Data science would be one of the biggest elements of this, alot of new teams being set up to both help get the infrastructure in place and secondly to use that into make decision useful information or to automate the customer experience. Either way driving productivity is the theme.

  1. Not enough information provided to really say if you have a competitive advantage, though engineers do typically fare well in finance.

  2. Answering this from a sales perspective (not sell side research), data scientists have been one of the most rapidly growing areas of distribution. Being able to identify key prospects and help a sales force be more efficient is imperative these days. Definitely an area with potential.

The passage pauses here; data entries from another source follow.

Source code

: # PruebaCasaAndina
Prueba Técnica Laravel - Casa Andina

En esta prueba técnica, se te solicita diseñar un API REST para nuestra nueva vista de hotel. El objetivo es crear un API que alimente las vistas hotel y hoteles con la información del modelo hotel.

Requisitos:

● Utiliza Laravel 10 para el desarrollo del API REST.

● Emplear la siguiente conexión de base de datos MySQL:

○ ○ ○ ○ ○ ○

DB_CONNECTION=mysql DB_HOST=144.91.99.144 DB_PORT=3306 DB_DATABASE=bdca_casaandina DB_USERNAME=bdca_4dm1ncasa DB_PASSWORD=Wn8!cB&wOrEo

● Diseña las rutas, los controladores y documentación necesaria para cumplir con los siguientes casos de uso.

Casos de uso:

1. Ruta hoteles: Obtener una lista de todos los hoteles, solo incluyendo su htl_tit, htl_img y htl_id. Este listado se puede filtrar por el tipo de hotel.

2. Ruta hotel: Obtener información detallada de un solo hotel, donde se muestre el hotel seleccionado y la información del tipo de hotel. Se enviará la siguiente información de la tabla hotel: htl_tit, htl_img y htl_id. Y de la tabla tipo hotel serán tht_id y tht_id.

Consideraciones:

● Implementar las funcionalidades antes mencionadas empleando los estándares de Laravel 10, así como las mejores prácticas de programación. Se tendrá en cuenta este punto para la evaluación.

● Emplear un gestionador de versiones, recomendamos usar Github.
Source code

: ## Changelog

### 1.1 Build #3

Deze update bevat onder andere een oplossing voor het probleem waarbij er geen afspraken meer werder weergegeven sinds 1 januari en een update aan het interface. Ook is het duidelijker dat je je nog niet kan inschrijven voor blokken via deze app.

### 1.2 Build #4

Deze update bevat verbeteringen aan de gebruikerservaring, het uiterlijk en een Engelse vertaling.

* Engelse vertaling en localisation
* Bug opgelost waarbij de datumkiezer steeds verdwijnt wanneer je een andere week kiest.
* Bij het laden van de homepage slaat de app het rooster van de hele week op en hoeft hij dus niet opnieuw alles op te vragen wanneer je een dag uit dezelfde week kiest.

Why do engineers and computer geeks even consider finance? Stop entering this workforce, you studied for other endeavors. I mean use your knowledge and skills to construct robots, machines, software, because this is what you’re meant to do.

That’s one of the most ignorant comments I’ve seen in a long time…and that’s saying something coming from me. Engineering and finance require remarkably similar mental capabilities. Ask S2000. He’s an engineer. There’s a reason engineers are one of four professions that can give investment advice without a license.

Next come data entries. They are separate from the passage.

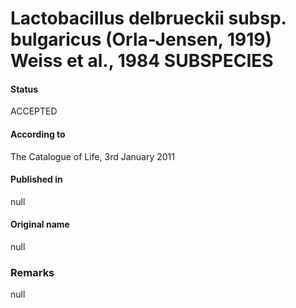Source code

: # Lactobacillus delbrueckii subsp. bulgaricus (Orla-Jensen, 1919) Weiss et al., 1984 SUBSPECIES

#### Status
ACCEPTED

#### According to
The Catalogue of Life, 3rd January 2011

#### Published in
null

#### Original name
null

### Remarks
null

As for computer geeks, while I’m not a fan of quants, there’s a huge market for them on the buyside, and a very big demand for them in data science.

Your comment was bad, and you should feel bad. We are all dumber for reading it.

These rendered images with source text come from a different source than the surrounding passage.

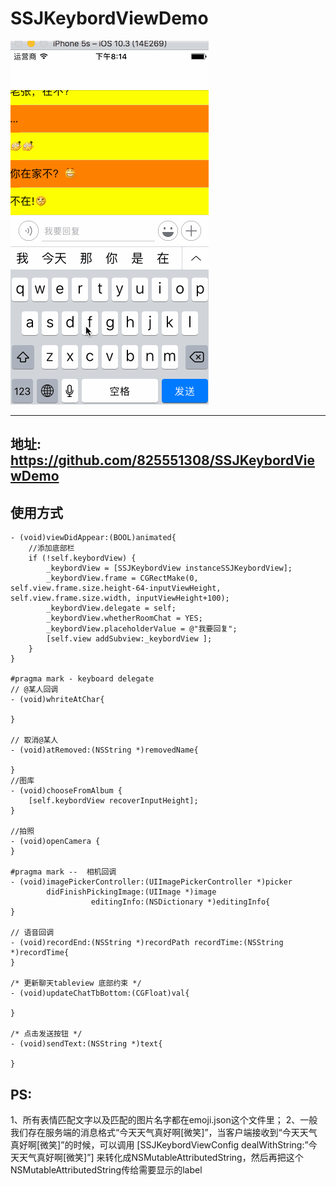 # SSJKeybordViewDemo
![](https://github.com/825551308/SSJKeybordViewDemo/blob/master/SSJKeybordViewGif2.gif)
_ _ _ _ _ _ _ _ _ _ _ _ _ _ _ _ _ _ _ _ _ _ _ _ _ _ _ _ _ _ _ _ _ _ _ _ _ _ _ _ _ _ _ _ _ _ _ _ _ _ _ _ _ _ _ _ _ _ _ _ _ _ _ _ _ _ _ _ _
## 地址: https://github.com/825551308/SSJKeybordViewDemo
## 使用方式

    - (void)viewDidAppear:(BOOL)animated{
        //添加底部栏
        if (!self.keybordView) {
            _keybordView = [SSJKeybordView instanceSSJKeybordView];
            _keybordView.frame = CGRectMake(0, self.view.frame.size.height-64-inputViewHeight, self.view.frame.size.width, inputViewHeight+100);
            _keybordView.delegate = self;
            _keybordView.whetherRoomChat = YES;
            _keybordView.placeholderValue = @"我要回复";
            [self.view addSubview:_keybordView ]; 
        }
    }

    #pragma mark - keyboard delegate
    // @某人回调
    - (void)whriteAtChar{

    }

    // 取消@某人
    - (void)atRemoved:(NSString *)removedName{

    }
    //图库
    - (void)chooseFromAlbum {
        [self.keybordView recoverInputHeight];
    }

    //拍照
    - (void)openCamera {
    }

    #pragma mark --  相机回调
    - (void)imagePickerController:(UIImagePickerController *)picker
            didFinishPickingImage:(UIImage *)image
                      editingInfo:(NSDictionary *)editingInfo{
    }

    // 语音回调
    - (void)recordEnd:(NSString *)recordPath recordTime:(NSString *)recordTime{
    }

    /* 更新聊天tableview 底部约束 */
    - (void)updateChatTbBottom:(CGFloat)val{

    }

    /* 点击发送按钮 */
    - (void)sendText:(NSString *)text{

    }


## PS:
1、所有表情匹配文字以及匹配的图片名字都在emoji.json这个文件里；
2、一般我们存在服务端的消息格式“今天天气真好啊[微笑]”，当客户端接收到“今天天气真好啊[微笑]”的时候，可以调用
[SSJKeybordViewConfig dealWithString:”今天天气真好啊[微笑]”] 来转化成NSMutableAttributedString，然后再把这个NSMutableAttributedString传给需要显示的label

Mathematician by education, but a de facto mechanical engineer when I was doing warhead design & manufacturing.

Actually, I expected such a reaction. And no, I don’t feel bad, cause this is my point of view. Engineers can do more global things like Elon Musk, discovering space journeys, introducing new future transport, developing AI, not finance. Why they even bother themselves studying how to analyze fin. statements, when they can do more global things? Did you spend your 4-years in university and money just to join the army of finance specialists where sits are very limited?

And do not call one’s point of view ignorant without proper reflection, it’s not good to be the smartest guy in the room. P.S. And it’s not Ethical.

What gives Elon Musk and others like that extraordinary success is their vision and leadership, not technical skills. For example, Peter Thiel is a direct parallel to Elon Musk, but Peter Thiel studied philosophy and law - he has no engineering training. And anyway, I doubt Elon Musk spends a single minute of every day writing code. Today, technology has great potential to improve the world and change the way we do things. However, what matters is the ability to apply knowledge to all sorts of scenarios, including finance.

Ditto ohai on the actual point. Regarding the part of my statement with which you seem to have taken offense, it’s a quote from Billy Madison. Ironically, you not knowing that does indeed make you ignorant…of awesome American comedic films.

At any rate, your comments in this thread are of poor quality. Good day sir.

Piggy backing on the above sentiments…

Trained mathematicians and engineers are in general (much!) better “problem solvers” than are traditionally trained finance folk (IMO, and including CFA Charterholder types). A mathematician or engineer with a bit of training in finance (like earning the CFA charter) can in some roles create much more value than most people in finance without their background.